In 2016, a study on elderly individuals which was conducted in China ascertained that Se levels relate to type II diabetes due to increased glucose levels and their resistance to insulin [22]. Other Chinese scientists who carried out experimental studies during 2016 found out that increased Se levels relate with a more frequent presence of non-alcoholic fatty liver disease (NAFLD) and with increased triglyceride levels, LDL, fasting glucose, HBA1C, and insulin resistance [23].

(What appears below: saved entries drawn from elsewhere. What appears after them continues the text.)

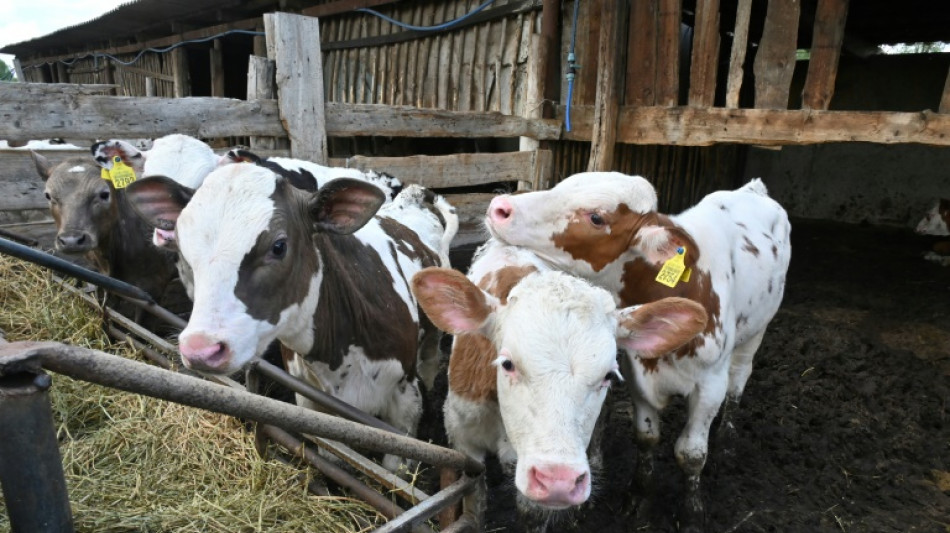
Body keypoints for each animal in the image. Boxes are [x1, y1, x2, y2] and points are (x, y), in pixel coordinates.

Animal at [124, 164, 460, 468]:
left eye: (278, 246)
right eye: (183, 249)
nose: (201, 349)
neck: (337, 356)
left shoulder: (404, 403)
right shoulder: (312, 405)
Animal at [410, 240, 708, 528]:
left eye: (608, 376)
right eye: (507, 364)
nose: (559, 482)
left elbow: (531, 514)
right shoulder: (461, 437)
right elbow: (476, 502)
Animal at [488, 172, 792, 528]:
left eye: (597, 217)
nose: (500, 207)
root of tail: (753, 189)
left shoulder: (710, 385)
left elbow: (691, 454)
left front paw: (692, 513)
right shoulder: (640, 375)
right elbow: (646, 437)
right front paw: (638, 496)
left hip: (757, 331)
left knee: (740, 379)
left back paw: (727, 439)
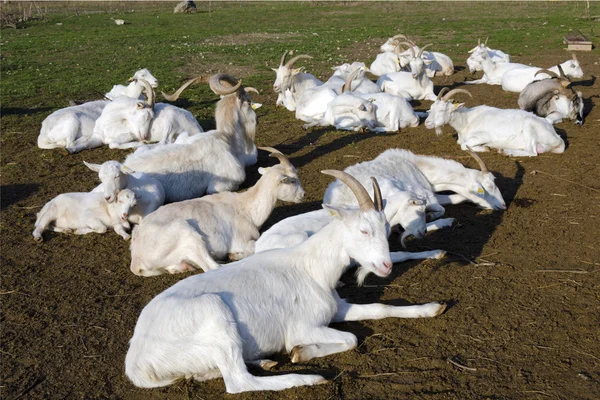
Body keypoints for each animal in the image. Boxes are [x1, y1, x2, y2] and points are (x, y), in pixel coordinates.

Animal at [127, 148, 304, 276]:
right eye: (292, 180)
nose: (303, 194)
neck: (246, 209)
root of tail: (137, 257)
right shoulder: (241, 240)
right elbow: (253, 247)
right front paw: (235, 255)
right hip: (186, 234)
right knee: (212, 267)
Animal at [424, 88, 564, 157]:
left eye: (442, 110)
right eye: (431, 108)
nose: (427, 123)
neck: (467, 120)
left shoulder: (483, 136)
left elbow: (464, 145)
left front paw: (485, 148)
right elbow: (461, 143)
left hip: (529, 125)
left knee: (533, 153)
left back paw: (506, 152)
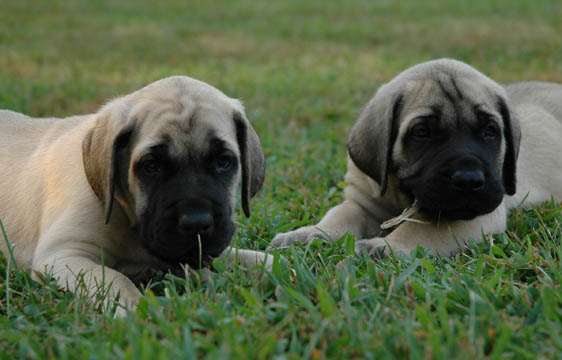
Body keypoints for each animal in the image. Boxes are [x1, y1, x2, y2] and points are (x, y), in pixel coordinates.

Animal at [0, 76, 272, 316]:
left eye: (223, 161)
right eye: (152, 165)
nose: (196, 222)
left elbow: (245, 256)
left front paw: (271, 263)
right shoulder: (64, 254)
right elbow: (116, 278)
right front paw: (140, 312)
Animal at [270, 58, 560, 256]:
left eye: (490, 131)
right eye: (422, 133)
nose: (469, 180)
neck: (401, 196)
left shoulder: (475, 213)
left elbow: (421, 228)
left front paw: (386, 246)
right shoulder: (362, 201)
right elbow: (340, 214)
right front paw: (309, 234)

Therefore, a comparison of the aforementioned findings suggests that there is a relative improvement after Se administration. However, there is no identical ground among the studies. Since there is a blank in the literature concerning the medicinal role of Se, the present research approaches it as a dietary supplement. It is suggested that as a dietary supplement, Se enhances the glycemic and lipidemic profile of type II diabetes patients because it can improve the effectiveness of their therapeutic treatment. It is likely that Se helps in delaying the development of pre-diabetes.

Conclusions

The present study enforces the claims concerning the multiple benefits of Se as a dietary supplement in patients with type II diabetes under the prerequisite of following the Mediterranean diet as the recommended treatment method. Even though the present research is at an early stage, we could suggest that Se constitutes a necessary dietary supplement.